ZnS/MnO2 metal organic framework based conductive hydrogel for highly selective and sensitive detection of glutathione in serum samples

Abstract

Glutathione (GSH) is a vital natural antioxidant that plays a central role in protecting cells from toxins and free radicals. This work reports the synthesis of a novel ZnS/MnO2 – metal organic framework hydrogel (MOF-HG) via a lyophilization process for the highly sensitive and selective detection of GSH in stimulated blood serum.
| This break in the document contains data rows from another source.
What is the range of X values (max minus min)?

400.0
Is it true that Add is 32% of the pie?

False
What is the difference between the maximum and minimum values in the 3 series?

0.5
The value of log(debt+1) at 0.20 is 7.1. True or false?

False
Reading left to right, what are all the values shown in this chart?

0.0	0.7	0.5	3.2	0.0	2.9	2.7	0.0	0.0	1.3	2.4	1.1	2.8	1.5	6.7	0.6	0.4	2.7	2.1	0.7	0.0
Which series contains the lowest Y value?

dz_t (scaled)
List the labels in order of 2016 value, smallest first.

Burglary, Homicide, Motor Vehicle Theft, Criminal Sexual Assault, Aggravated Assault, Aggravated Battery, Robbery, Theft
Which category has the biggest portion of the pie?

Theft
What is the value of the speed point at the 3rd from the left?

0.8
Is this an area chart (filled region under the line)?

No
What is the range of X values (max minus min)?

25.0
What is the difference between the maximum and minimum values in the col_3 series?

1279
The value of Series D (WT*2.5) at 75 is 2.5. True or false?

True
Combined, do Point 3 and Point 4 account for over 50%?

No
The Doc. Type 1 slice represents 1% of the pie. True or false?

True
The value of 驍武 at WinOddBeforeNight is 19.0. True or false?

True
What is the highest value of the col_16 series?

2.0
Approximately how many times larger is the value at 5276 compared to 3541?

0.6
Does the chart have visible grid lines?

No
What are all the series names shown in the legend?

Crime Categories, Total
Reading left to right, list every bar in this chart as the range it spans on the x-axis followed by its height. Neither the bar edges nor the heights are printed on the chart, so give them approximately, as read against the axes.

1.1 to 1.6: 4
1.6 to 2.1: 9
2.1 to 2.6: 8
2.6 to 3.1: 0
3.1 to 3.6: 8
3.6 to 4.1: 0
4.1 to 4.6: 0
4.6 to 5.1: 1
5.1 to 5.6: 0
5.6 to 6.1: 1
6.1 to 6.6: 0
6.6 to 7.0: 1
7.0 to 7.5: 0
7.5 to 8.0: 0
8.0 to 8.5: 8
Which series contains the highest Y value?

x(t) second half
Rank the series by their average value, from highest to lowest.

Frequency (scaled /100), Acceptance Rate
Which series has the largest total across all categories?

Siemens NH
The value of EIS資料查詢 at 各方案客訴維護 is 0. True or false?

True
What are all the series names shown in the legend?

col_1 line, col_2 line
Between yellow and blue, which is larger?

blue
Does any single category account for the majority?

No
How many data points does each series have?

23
The hydrogel is synthesized by crosslinking ZnS/MnO2 – MOF with polyvinyl alcohol (PVA) and nafion (5 % solution). The hydrogel exhibits high porosity, resulting in a large surface area for enhanced electron transport, excellent electrical conductivity, sample absorption, and oxygen and sulphur vacancies that offer electro-oxidation of glutathione (GSH). Morphological and structural analysis of the hydrogel shows uniform porosity and a cubic structure for the ZnS/MnO2 - MOF, which are evenly distributed on the hydrogel surface. For the detection of glutathione (GSH), the differential pulse voltammetry (DPV) technique is used, showcasing a linear detection range of 10 nM to 10 mM, high sensitivity of 8.45 µA.nM−1.cm−2 and a low limit of detection (LOD) of 6.88 nM (=3S/m), making it highly effective for physiological GSH sensing. One of the key advantages of the substrate is its exceptional selectivity for GSH, even in the presence of a 2-fold concentration of interfering substances such as ascorbic acid (AA), uric acid (UA), Na+, Cl-, Ca2+, K+, bovine serum albumin (BSA), and glucose (GLU). In real samples, the sensor displays significant recovery percentages of 92.59 %, 101.00 %, and 120.22 %, further confirming the reliability and effectiveness of the developed sensor in detecting glutathione.